Heartbleed — A VAR's Preparedness Kit
By Megan Williams, contributing writer
You’ve undoubtedly seen stock images of injured and bleeding hearts flying across news channels. You may have even changed your Yahoo! and Gmail passwords. Your personal data is safe, but what does the bug mean for your clients?
What It Is
The Heartbleed bug (which hit on April 7, 2014) exploited a big flaw in Open SSL (used by at least two-thirds of Internet sites), leaving not only passwords and information vulnerable, but also allowing future ne’er-do-wells to imitate the way trusted service providers identify themselves — it basically hands the sheep’s clothing over to the wolf. A week later, information on what exactly goes on when the bug is exploited is everywhere. Gizmodo gives a good rundown here, but Randall Monroe over at XKCD breaks it down the simplest way possible.
Governments And Vendors Affected
Comics aside, where’s the danger?
Canada’s Revenue Agency site, Revenue Canada, has already been shut down due to Heartbleed (it hit right in the middle of tax season but service was restored on April 13.) A spokesperson for Canada’s Department of Shared Services states that the bug “is affecting virtually all IT systems around the world.” Australian businesses are feeling the pain too, while U.S. governments are busy testing and preparing for future threats. According to Jonathan Trull, chief information security officer for the Colorado Governor's Office of Information Technology.
“This is probably the most serious potential threat to confidential data I've seen since learning of the Conficker worm back in November of 2008. Public agencies are scrambling to test their sites, and if they determine they are vulnerable, they are working to immediately put in place compensating controls and ultimately fix the problem.”
It’s definitely not just a government issue though, with 10 prominent business software vendors reacting to the crypto bug. Microsoft has rested easy, because Windows IIS, along with most Microsoft Services, came out unscathed. IBM was still analyzing its products as of April 11 to determine vulnerability. Oracle’s April advisory for its patch bundle doesn’t mention Heartbleed, but there have been murmurings in their online community. SAP remains quiet, while VMware has identified 27 products potentially exposed to Heartbleed attacks. Symantec was still investigating its products as of April 9, and HP reports no issues. CA is quiet on the issue, and Citrix has reported problems with XenApp.
Your Next Steps
Thankfully, patches are already available. Unfortunately, a simple installation doesn’t mean complete protection, and mass password resets (for everyone) are necessary. Ignoring the problem is not an option. If any of your systems are running unpatched OpenSSL 1.01 or 1.02beta, it will be a walk in the hacker park for anyone to exploit the bug — so even if your customers object, insist that they change all vulnerable passwords. The threat that they may have already been compromised is real.
It might also be useful to pass around this test website, which not only provides a simple way of checking vulnerability, but also connects users with a host of resources around the security flaw. On the bright side, some Linux operating system companies are already delivering Open SSL patches to their clients. Fixed Linux operating systems include: CentOS, Debian, Fedora, Red Hat, openSUSE, and Ubuntu (SLES was not affected.)

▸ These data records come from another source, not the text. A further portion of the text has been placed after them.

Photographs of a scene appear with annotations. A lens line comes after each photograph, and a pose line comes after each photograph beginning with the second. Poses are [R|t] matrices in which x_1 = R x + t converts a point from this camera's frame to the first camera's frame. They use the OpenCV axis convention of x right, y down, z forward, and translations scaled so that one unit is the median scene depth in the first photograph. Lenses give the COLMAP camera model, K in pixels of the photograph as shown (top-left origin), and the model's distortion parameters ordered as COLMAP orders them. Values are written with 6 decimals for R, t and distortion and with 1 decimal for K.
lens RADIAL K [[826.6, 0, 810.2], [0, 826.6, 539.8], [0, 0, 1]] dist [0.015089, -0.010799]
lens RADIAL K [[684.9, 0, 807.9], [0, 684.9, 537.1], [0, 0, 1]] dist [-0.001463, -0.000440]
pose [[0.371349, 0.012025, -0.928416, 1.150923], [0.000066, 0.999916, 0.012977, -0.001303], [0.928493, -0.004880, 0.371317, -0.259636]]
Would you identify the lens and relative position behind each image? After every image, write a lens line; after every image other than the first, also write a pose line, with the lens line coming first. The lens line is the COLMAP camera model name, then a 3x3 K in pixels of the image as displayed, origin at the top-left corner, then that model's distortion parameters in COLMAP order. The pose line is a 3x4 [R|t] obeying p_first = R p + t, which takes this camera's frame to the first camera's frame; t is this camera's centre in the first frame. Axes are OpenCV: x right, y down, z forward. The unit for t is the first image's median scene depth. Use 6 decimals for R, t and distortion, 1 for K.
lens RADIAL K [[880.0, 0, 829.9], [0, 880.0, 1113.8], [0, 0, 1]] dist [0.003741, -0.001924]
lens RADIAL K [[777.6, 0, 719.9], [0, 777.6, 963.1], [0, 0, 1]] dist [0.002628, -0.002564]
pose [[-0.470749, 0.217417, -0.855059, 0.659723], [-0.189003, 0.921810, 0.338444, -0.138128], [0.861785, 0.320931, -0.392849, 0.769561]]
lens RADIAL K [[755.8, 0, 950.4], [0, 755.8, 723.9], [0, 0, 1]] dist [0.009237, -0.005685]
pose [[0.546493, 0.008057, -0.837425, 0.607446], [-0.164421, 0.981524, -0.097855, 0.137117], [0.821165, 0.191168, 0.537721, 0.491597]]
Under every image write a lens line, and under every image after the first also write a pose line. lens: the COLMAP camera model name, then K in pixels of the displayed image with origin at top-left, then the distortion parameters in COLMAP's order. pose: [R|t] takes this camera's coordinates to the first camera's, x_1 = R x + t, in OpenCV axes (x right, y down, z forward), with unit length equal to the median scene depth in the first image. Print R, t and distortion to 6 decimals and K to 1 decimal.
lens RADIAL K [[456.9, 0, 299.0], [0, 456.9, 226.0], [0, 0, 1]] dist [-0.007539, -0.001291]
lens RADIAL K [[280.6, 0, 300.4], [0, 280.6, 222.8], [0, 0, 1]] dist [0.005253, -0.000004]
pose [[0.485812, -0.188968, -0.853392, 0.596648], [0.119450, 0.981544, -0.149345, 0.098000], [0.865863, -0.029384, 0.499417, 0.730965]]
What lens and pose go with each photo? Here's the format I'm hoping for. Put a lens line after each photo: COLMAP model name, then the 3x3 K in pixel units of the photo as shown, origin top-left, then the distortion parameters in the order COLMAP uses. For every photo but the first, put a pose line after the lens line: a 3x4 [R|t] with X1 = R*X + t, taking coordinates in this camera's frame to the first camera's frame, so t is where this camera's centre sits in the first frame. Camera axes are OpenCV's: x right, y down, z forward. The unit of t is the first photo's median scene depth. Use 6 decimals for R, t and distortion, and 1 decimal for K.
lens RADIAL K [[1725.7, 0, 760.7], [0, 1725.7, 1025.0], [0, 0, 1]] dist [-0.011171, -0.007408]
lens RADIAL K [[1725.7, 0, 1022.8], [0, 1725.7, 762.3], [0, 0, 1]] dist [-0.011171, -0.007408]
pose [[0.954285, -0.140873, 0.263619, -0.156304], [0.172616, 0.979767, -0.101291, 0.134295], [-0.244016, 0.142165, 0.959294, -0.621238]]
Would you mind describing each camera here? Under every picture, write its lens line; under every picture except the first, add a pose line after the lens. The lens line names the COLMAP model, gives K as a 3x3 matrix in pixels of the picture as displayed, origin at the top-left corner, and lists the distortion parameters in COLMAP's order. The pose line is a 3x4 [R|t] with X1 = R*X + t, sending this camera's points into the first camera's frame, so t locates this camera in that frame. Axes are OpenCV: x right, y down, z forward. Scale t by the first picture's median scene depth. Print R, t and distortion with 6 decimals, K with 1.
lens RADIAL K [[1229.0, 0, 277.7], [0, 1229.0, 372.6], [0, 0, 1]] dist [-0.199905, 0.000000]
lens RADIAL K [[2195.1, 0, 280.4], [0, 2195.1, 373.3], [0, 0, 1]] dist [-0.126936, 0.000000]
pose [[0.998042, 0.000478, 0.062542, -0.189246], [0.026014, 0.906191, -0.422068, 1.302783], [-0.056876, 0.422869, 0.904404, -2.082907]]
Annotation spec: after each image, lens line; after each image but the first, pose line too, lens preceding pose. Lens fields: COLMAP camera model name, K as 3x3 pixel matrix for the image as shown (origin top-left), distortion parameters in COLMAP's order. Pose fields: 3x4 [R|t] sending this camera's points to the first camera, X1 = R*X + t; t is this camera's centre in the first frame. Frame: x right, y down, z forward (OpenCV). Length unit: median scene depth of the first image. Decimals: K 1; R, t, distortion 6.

Dodi Glenn, senior director of Security Intelligence and Research Labs at ThreatTrack Security, offers more detailed advices to VARs on older versions and additional upgrade resources. “Administrators can upgrade their version of OpenSSL by visiting https://www.openssl.org/source. If the server is running an older version of OpenSSL such as 0.9.8, they do not need to upgrade, as this bug was not found in this version. Additional information regarding the vulnerability (CVE-2014-0160) can be found here: https://www.openssl.org/news/secadv_20140407.txt.”
Don’t rest too easy though — Heartbleed is going to be with us for a while. According to Jeff Forristal, the CTO of Bluebox Security, “OpenSSL is extremely pervasive on all manners of devices, systems, and servers; it is going to take the ecosystem significant time to get everything updated, and we will be looking at a long tail situation that could easily extend into years.”
The punchline to all this for VARs and solution’s providers is that the media has created, at minimum, a talking point around security and, potentially, opportunities for your consultative services. Smart VARs will be reaching out to their customers (and competitor’s customers) with messages that indicate you are the trusted advisor to help them understand and mitigate any security flaws they might have.